====== SOURCE EXTRACT ======

# "To staje się lepsze"



## TheIntricateWillows

Witam wszystkich,

I am writing a card for my friend. I would like to say "it gets better" in this card. To my knowledge, I should say "to staje się lepsze". Right? I'm just not sure if this is correct or sounds natural. Please let me know what you think and if you have any suggestions.

Dziękuję!


----------



## zaffy

Context needed, I'm afraid.


----------



## rotan

There's many options
_staje sie lepsze, polepsza sie, ulega polepszeniu, robi sie lepsze, zmienia sie na lepsze... _or even some not including the word _ lepszy_ at all: _poprawia sie, ulega poprawie..._
The text's narration determines which one is the best


----------



## Henares

It also depends on what the grammatical gender of ”it” is in this case. „Pogoda staje się lepszA”, „mój humor staje się lepszY”.

======

-- PROBLEM A --
Identify every line in the listing that contains the string "материалы", and copy each of those lines.
The listing that follows is unrelated to the thread.

====== DATA FOR THE TASK ======

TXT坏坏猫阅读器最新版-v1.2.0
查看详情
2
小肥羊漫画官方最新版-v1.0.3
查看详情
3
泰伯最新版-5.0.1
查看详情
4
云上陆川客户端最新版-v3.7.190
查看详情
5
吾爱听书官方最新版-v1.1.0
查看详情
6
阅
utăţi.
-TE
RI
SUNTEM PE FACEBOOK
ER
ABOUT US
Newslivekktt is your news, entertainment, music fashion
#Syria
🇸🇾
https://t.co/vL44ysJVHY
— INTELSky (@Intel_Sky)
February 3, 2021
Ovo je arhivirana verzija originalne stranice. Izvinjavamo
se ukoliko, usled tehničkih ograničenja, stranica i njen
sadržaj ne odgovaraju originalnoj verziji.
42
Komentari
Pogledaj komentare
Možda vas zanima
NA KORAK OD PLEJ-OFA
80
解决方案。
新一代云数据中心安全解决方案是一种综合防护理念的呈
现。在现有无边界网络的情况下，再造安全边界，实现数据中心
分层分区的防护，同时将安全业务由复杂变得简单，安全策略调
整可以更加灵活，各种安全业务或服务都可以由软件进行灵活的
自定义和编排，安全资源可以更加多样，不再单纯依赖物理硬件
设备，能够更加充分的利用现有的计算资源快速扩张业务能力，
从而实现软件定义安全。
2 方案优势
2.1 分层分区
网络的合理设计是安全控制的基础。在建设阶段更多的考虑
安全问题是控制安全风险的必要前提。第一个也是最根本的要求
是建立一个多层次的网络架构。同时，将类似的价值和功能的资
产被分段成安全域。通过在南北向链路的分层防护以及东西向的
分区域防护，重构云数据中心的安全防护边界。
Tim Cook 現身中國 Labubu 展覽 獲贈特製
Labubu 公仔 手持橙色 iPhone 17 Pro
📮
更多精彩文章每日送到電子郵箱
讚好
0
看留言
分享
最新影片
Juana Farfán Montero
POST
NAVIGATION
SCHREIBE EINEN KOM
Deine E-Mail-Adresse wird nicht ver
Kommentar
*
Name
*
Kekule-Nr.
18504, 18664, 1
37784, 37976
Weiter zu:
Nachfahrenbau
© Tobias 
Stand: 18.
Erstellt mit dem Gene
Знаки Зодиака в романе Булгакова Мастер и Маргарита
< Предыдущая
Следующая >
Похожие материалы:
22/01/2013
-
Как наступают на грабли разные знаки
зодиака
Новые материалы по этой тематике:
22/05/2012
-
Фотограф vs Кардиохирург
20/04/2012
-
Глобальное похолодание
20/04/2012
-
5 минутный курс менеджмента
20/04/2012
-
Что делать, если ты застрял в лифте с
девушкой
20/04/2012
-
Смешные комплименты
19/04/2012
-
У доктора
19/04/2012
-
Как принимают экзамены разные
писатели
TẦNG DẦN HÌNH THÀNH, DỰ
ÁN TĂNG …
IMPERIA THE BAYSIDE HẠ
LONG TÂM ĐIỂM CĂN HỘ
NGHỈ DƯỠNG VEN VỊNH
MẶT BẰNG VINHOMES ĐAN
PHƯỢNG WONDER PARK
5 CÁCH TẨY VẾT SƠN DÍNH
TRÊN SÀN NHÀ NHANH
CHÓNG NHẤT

======

-- PROBLEM B --
For each statement about the thread, answer yes or no and quote the words from the thread that decide it. (i) The card is being written for a friend. (ii) According to rotan, the text's narration determines which option is best. (iii) According to zaffy, no context is needed.

-- EXPECTED ANSWER A --
Похожие материалы:
Новые материалы по этой тематике:

-- EXPECTED ANSWER B --
(i) Yes: "I am writing a card for my friend."
(ii) Yes: "The text's narration determines which one is the best"
(iii) No: "Context needed, I'm afraid."